- _Work to be completed_:
Once "Dr Peter Vasko Were very friendly Informative" turns up in a line below, reproduce that line and those after it exactly, stopping after the line with "Наши услуги"; leave pictures out.

Saved entries
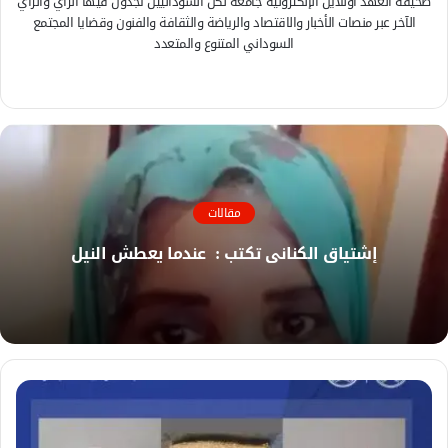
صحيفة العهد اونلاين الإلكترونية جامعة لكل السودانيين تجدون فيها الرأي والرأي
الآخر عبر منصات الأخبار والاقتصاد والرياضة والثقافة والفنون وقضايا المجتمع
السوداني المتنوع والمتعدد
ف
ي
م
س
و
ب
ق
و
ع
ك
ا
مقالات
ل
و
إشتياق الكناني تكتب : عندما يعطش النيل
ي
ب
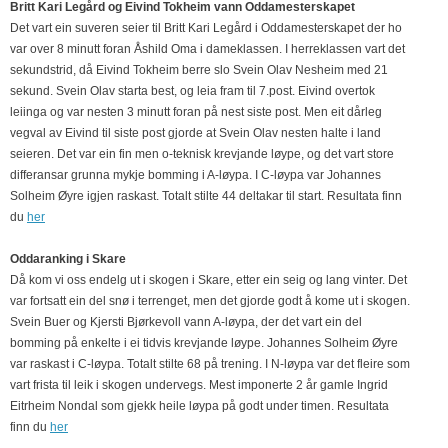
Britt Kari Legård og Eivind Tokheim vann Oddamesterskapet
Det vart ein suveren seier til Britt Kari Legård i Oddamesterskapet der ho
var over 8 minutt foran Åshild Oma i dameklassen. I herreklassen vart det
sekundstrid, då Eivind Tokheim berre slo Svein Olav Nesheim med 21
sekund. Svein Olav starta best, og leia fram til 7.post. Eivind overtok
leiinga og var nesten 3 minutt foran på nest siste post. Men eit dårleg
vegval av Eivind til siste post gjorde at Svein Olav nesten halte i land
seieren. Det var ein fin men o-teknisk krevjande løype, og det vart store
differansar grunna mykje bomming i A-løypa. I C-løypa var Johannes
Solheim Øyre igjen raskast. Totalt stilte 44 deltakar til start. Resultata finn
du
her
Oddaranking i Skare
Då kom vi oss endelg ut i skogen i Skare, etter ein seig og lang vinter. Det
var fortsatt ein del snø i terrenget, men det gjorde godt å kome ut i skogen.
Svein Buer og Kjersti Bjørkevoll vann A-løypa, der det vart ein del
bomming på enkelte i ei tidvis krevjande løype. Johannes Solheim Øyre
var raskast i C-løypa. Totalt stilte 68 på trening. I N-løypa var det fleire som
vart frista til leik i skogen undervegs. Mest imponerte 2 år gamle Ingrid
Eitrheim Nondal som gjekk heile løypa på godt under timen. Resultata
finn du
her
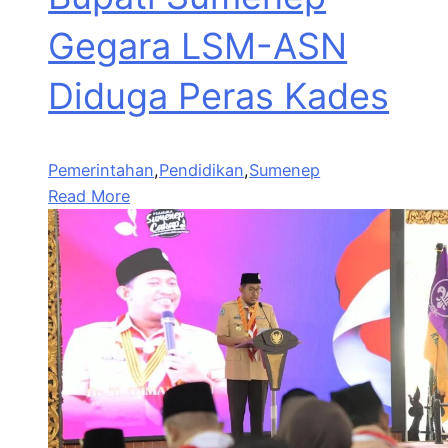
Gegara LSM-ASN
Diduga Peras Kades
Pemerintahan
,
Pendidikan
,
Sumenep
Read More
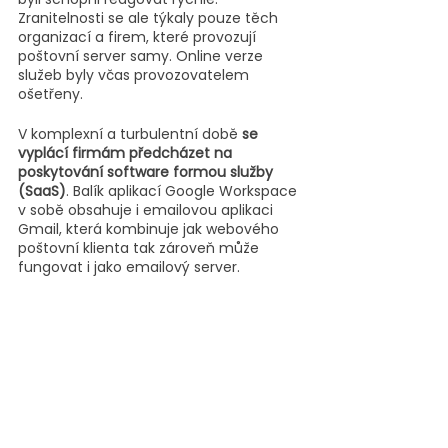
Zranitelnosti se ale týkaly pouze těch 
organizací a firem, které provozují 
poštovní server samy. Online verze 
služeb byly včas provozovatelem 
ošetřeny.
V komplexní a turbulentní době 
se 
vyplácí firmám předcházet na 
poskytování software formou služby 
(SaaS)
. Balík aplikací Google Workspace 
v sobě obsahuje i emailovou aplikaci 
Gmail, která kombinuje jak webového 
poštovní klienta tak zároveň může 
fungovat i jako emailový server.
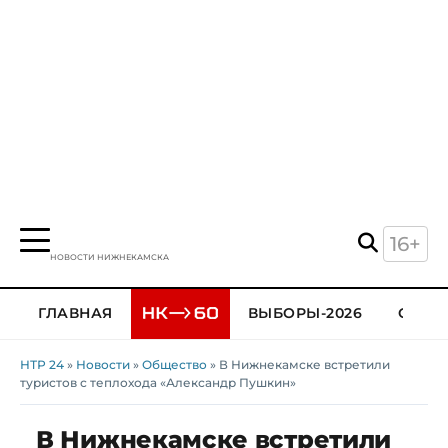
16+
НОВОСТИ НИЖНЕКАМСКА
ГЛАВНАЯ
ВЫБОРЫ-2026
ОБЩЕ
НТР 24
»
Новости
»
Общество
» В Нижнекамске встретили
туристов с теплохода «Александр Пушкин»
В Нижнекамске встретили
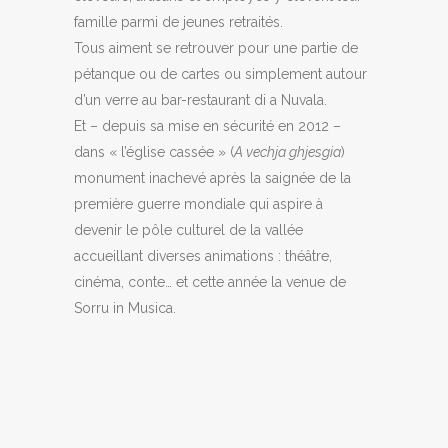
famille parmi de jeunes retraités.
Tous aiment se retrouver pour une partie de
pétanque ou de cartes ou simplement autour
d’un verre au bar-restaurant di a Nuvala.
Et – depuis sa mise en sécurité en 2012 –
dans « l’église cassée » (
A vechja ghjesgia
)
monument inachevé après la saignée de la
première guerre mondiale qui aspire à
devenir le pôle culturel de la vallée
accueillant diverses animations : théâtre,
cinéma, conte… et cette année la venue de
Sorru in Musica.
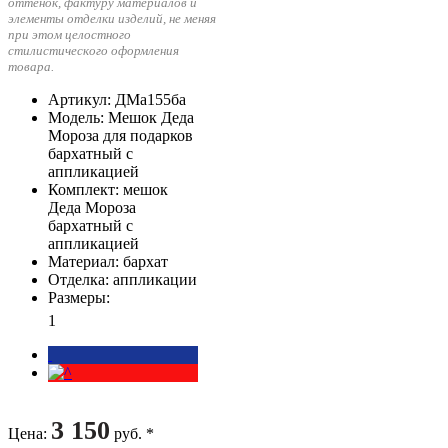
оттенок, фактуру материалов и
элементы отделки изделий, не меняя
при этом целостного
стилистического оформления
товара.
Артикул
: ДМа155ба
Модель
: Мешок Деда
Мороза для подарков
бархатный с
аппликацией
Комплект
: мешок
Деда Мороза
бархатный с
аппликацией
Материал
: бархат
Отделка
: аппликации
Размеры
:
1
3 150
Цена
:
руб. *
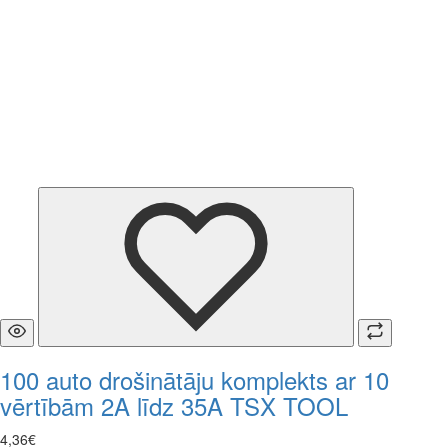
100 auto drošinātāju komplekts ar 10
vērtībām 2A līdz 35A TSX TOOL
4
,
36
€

---

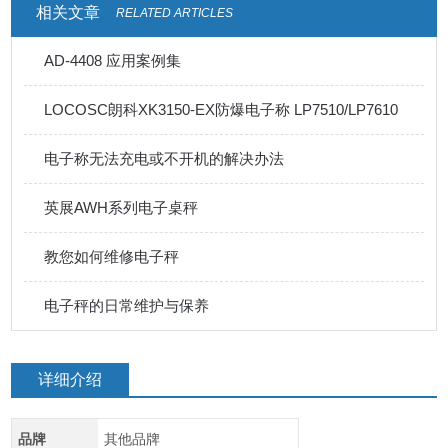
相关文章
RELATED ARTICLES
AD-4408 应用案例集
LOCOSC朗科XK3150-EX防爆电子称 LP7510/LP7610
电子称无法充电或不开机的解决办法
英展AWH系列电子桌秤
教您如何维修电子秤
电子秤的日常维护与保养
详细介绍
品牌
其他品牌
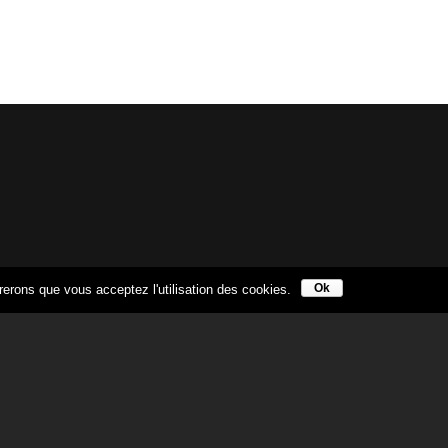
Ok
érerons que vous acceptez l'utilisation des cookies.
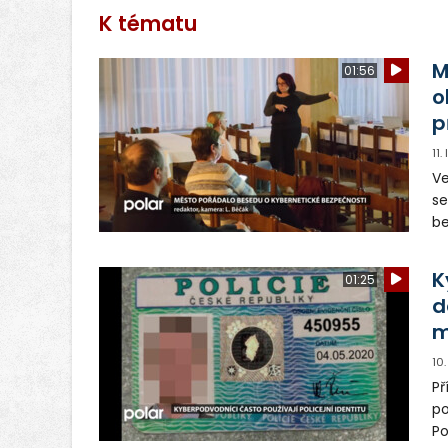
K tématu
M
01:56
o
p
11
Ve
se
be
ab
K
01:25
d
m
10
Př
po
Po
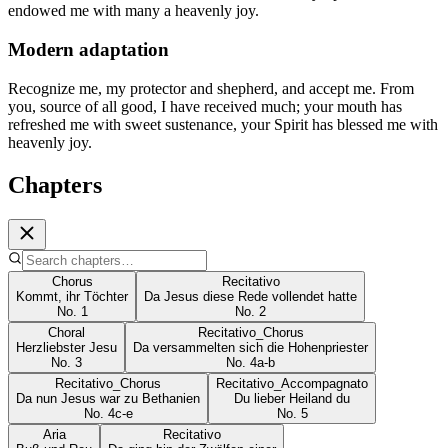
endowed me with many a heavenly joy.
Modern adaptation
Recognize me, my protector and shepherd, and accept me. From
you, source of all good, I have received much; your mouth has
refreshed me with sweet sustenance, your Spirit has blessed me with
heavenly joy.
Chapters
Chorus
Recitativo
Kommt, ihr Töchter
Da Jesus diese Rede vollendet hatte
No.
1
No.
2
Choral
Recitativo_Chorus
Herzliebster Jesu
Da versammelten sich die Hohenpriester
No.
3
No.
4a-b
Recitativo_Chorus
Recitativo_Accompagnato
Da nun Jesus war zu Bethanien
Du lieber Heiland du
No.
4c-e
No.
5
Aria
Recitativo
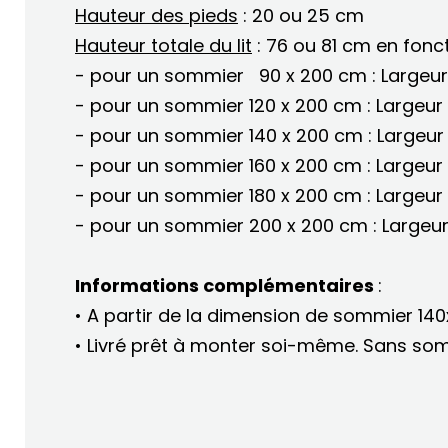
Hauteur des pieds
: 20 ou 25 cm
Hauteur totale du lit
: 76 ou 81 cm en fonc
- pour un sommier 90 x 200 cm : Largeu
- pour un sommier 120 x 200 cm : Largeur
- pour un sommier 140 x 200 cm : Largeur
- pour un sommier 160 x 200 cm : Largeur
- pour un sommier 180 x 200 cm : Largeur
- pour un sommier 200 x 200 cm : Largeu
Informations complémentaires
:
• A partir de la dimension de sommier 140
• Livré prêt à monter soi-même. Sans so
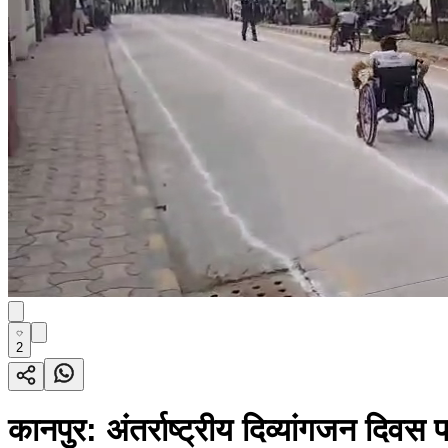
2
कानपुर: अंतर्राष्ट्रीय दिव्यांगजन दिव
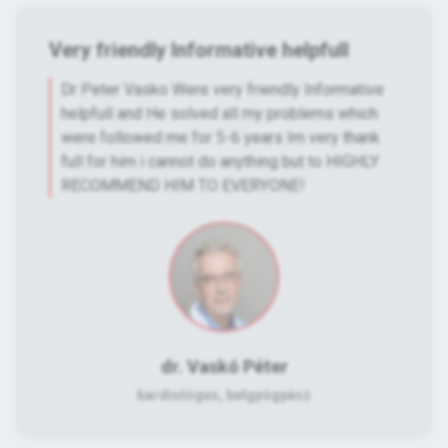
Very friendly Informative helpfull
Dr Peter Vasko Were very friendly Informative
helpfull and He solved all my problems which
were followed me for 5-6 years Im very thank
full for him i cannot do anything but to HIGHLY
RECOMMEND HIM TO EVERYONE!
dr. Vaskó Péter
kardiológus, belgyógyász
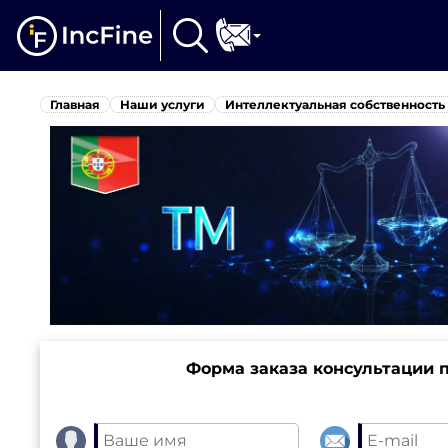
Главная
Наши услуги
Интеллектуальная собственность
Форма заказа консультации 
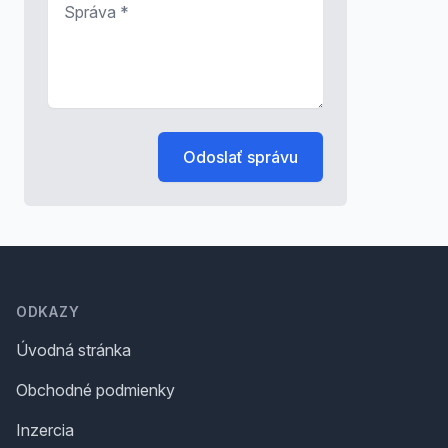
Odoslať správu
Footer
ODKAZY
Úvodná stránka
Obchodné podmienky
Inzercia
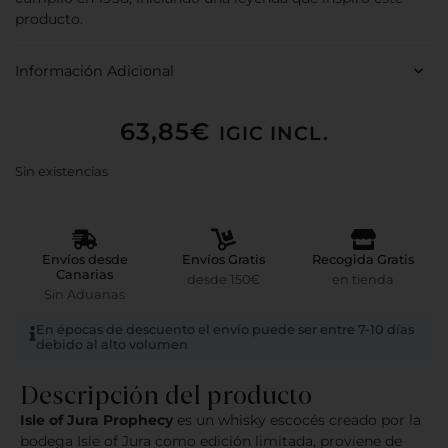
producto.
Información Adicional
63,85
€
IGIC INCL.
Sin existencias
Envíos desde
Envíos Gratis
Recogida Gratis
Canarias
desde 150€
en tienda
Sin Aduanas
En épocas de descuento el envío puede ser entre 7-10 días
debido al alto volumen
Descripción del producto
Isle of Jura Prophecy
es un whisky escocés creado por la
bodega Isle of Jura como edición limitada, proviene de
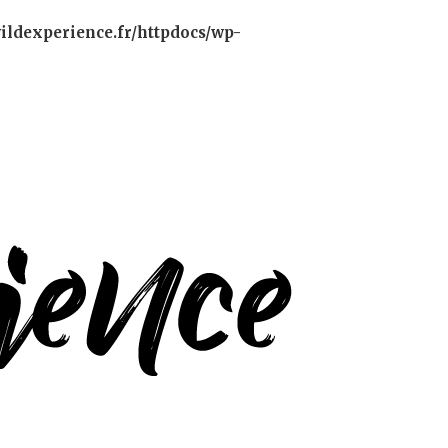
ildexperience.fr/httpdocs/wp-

--

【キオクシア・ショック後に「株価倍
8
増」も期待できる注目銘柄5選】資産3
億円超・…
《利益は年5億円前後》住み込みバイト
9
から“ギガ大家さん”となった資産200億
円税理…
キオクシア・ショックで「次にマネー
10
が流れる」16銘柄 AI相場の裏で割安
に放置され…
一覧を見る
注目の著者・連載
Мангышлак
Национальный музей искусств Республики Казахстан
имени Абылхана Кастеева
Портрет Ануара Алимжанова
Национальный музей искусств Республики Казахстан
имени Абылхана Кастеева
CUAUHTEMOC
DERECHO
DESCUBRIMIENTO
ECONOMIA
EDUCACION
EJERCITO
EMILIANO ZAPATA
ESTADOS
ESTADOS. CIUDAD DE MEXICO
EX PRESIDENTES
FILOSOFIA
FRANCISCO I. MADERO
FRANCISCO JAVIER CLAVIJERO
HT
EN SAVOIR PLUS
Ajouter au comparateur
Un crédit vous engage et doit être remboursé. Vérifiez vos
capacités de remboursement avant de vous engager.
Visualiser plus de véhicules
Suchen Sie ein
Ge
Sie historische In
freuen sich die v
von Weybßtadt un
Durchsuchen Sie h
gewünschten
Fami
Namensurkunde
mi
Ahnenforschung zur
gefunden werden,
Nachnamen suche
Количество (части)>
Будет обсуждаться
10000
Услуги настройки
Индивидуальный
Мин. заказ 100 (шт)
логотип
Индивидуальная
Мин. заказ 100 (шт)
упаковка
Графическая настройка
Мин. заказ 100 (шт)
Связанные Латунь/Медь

- _Task response_:
Dr Peter Vasko Were very friendly Informative
helpfull and He solved all my problems which
were followed me for 5-6 years Im very thank
full for him i cannot do anything but to HIGHLY
RECOMMEND HIM TO EVERYONE!
dr. Vaskó Péter
kardiológus, belgyógyász
Главная
Наши услуги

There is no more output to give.